The skin just feels so different; I’m still getting used to it. You know, when I woke up on the Hail Mary, I didn’t even know I was on a spaceship, and I did some physics to figure it out. That feels like a long time ago now. But I didn’t know where any paper was in this place - I didn’t know where anything was, I didn’t know where I was - so I wrote all my calculations on my left arm.
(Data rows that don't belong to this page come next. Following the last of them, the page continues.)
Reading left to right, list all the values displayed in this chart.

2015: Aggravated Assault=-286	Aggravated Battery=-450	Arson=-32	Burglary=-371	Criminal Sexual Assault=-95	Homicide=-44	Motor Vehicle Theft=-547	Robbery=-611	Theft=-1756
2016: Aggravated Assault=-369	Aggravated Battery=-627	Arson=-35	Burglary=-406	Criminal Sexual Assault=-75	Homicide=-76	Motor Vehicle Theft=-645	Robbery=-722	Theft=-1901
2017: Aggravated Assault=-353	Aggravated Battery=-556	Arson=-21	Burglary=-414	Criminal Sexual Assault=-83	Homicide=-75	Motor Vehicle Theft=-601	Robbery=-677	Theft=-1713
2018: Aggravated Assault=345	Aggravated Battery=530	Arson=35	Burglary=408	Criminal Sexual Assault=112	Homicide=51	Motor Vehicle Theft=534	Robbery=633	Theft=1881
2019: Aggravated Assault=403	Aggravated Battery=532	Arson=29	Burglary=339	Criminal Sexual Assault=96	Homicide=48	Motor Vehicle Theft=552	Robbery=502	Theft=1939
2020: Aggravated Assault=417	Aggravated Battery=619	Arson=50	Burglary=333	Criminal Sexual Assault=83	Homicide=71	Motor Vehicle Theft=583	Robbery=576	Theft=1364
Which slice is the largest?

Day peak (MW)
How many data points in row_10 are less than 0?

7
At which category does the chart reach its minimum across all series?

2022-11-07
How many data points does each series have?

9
I’ve always liked to doodle on myself; it drove my teachers crazy. I was utterly lost, but you know, it made feel better to do some math and draw on my arm. Math always helps.

Can’t do that now, though. My left arm is so rough and bumpy and red, uneven splotches and lines running almost from my shoulder to my fingers. I think I can’t see as well as I used to on the left side, either. My left eye was constantly watery for the first couple weeks after we fished the Taumoeba out of Adrian. It stung for a really long time. And when I close my right eye, everything’s blurry. I wish I’d been wearing my glasses; they would have shielded my eyes at least a little. But they probably would have been melted by the ammonia, and then I wouldn’t have any glasses for the rest of my life. 

And it aches. I know, Rocky gave me those scars to save my life. He risked his life to save mine. And my arm aches and my glasses give me a headache and it just aches, it aches all the time. 

Everything's fine. It doesn’t matter what I eat. It doesn’t matter that I’m never going back to Earth. I’m on a road trip with my best friend in the universe. I’m not alone. I’m fine.